By contrast, the competition experiment with the false positives from the Euroimmun SARS- CoV-2 IgG and Euroimmun SARS-CoV-2 IgA assays shows that most of these samples (18 of 19) are cross-reacting with something other than the coated S1 antigen used in the Euroimmun IgA. To reduce the number of false positive results in these assays, procedures such as re- optimization of the assay including revising the buffers, and increasing the purity of the coated antigen should be considered. Finally, about half the Chembio spiking experiments showed major problems with reproducibility, with the controls turning from positive to negative or vice- versa. Because of this, any attempt at interpretation was abandoned, and it should also be noted again that the FDA has revoked the EUA for this product.

For the studies addressing the clinical performance of diagnostic tests, the characteristics of the study population should be carefully considered. As mentioned above, the length of symptoms and the clinical severity of COVID-19 patients are factors that can affect the clinical sensitivity of the serologic assays. In addition, the specificity of the assays were evaluated using healthy controls (and not those with known seasonal coronavirus infection), which can be affected the observed clinical specificity.

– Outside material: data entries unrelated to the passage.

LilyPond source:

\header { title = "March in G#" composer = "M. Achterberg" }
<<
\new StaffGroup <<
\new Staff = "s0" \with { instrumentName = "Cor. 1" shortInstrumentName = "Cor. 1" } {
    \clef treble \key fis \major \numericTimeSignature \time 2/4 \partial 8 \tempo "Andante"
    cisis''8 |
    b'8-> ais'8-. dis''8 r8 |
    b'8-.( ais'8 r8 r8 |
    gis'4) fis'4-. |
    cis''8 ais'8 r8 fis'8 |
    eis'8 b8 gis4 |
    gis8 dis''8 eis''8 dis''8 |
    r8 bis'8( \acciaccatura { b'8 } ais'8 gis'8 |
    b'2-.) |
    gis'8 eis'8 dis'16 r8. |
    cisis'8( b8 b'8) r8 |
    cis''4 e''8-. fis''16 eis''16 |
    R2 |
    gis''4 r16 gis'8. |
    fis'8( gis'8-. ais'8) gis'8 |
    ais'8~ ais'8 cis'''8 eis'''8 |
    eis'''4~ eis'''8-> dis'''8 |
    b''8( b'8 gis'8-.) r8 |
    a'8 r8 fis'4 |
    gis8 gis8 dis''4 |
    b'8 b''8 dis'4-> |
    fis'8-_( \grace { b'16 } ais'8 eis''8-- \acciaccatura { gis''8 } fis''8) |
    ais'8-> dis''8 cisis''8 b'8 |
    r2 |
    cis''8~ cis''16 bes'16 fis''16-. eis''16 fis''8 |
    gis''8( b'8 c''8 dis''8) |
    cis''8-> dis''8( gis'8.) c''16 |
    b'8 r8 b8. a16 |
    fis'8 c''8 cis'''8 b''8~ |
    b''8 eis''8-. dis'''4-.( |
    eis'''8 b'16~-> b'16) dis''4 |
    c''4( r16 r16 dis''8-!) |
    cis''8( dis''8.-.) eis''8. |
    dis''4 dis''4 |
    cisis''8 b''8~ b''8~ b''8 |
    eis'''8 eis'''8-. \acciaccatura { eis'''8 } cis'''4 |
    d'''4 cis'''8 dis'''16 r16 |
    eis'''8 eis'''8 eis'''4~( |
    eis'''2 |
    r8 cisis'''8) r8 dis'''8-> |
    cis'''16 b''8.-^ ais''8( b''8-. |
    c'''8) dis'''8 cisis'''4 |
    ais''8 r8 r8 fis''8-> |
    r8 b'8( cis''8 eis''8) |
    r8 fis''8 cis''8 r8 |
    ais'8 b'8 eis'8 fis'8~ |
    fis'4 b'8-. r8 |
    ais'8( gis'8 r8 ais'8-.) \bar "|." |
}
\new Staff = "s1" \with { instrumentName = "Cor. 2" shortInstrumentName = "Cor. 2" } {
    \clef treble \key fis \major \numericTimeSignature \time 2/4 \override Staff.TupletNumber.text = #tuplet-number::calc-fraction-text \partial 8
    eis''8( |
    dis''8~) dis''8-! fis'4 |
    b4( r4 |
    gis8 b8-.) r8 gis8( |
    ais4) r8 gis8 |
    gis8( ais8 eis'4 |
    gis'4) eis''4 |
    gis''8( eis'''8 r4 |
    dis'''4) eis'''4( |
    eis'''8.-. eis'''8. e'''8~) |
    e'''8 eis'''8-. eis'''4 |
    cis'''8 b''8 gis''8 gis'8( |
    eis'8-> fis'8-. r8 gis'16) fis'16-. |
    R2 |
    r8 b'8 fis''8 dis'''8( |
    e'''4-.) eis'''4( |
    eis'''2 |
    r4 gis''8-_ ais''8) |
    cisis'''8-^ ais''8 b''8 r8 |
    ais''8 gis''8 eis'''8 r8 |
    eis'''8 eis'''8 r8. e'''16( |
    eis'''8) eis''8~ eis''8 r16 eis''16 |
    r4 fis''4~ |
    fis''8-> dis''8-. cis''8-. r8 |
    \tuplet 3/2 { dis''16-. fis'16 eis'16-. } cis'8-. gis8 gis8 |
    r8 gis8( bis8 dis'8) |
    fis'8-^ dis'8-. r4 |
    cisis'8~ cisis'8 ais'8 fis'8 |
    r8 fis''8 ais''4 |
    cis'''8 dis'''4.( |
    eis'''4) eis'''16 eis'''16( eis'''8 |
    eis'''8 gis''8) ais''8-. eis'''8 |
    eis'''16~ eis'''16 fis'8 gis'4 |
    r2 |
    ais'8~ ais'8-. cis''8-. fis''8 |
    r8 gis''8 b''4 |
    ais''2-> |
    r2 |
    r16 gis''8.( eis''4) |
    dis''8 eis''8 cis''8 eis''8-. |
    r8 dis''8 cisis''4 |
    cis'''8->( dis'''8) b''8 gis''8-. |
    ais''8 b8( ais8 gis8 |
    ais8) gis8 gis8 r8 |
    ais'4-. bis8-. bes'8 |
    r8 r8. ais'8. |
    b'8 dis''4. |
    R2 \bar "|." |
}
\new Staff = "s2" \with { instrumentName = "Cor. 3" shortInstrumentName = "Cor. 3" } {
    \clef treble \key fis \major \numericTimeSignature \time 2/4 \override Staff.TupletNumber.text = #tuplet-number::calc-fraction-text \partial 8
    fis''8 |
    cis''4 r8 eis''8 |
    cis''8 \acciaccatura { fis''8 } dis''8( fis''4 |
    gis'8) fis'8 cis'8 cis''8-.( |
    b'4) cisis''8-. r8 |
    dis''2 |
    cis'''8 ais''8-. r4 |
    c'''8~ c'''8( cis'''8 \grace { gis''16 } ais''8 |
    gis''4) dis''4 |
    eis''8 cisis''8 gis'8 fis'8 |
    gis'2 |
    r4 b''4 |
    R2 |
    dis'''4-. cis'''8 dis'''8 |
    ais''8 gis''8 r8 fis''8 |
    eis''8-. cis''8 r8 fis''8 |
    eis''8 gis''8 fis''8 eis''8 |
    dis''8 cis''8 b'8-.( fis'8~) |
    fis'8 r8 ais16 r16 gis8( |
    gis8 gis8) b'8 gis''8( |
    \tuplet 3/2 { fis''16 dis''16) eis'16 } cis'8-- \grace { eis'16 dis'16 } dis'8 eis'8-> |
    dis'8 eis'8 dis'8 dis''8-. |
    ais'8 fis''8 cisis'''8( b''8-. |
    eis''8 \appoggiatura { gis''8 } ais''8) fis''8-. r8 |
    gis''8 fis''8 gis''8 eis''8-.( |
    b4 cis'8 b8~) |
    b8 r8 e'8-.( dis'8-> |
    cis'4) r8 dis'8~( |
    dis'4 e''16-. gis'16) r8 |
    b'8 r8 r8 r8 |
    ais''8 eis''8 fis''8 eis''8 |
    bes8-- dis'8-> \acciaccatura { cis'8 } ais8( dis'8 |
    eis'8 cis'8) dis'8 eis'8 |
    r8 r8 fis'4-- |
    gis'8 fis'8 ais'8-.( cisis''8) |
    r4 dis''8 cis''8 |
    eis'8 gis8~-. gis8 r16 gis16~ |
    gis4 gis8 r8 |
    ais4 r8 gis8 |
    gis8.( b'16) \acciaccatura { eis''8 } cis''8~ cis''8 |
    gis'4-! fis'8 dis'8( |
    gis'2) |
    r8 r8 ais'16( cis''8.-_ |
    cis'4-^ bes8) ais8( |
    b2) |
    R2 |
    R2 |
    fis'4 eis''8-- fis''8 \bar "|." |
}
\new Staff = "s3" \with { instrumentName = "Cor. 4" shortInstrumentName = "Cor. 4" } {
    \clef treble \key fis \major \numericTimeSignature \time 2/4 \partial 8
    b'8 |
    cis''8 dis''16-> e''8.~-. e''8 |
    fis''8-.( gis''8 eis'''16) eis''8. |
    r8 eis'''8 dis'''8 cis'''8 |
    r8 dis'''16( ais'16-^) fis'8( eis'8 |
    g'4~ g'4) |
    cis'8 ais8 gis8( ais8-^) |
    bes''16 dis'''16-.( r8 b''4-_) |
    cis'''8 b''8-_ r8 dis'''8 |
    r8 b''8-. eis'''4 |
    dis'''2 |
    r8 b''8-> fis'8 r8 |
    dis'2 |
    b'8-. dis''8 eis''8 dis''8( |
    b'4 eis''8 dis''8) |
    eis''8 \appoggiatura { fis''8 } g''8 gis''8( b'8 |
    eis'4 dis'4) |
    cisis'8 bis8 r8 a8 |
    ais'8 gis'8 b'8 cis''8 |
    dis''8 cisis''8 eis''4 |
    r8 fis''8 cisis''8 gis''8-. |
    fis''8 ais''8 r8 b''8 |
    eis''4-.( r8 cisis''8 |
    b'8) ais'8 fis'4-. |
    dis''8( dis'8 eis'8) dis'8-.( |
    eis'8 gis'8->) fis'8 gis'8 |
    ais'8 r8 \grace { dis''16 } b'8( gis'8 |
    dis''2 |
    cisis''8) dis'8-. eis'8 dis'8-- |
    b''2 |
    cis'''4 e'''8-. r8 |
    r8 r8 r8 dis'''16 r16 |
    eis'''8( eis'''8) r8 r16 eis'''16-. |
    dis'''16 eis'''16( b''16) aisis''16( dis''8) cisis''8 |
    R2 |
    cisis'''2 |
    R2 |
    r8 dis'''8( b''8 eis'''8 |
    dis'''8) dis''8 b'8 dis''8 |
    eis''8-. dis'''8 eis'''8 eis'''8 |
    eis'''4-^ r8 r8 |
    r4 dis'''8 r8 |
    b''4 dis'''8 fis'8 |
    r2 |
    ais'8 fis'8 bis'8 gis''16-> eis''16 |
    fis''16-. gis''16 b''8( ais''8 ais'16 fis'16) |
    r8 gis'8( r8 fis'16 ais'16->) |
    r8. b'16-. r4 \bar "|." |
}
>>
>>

In conclusion, we have evaluated the performance of several in-house ELISAs that incorporate the SARS-CoV-2 trimer spike and nucleocapsid antigens and compared them to the performance of the commercially available tests. All three in-house ELISA tests performed well, with high sensitivity and specificity, without the use of indeterminate results. Although the specificity of the best of these assays is high, even a specificity of 99% can be problematic in areas of low prevalence of SARS-CoV-2 infection i.e, positive predictive value. A high specificity of these assays is paramount because false positive results may lead to inaccurate seroconversion status (important for diagnosis in special cases, prevalence data, and potentially protective immunity after vaccination and disease). It is essential to determine the cause of false positive results so that serologic assays can be improved. In addition, testing algorithms with more than one test may be necessary to rule out false positives by initial tests, such that has been the rule for HIV and hepatitis. Nevertheless, we have shown the potential of some assays to have high specificities, depending on their target isotypes, the antigens used, and establishment of cutoff values.

Supporting information

S1 Fig. SDS-PAGE analysis of the purified nucleocapsid protein.

Lane 1. Protein Marker. Lane 2. The purified SARS-CoV-2 Nucleocapsid electrophoresed in the MOPS buffer shows the estimated molecular weight of around 47 KDa.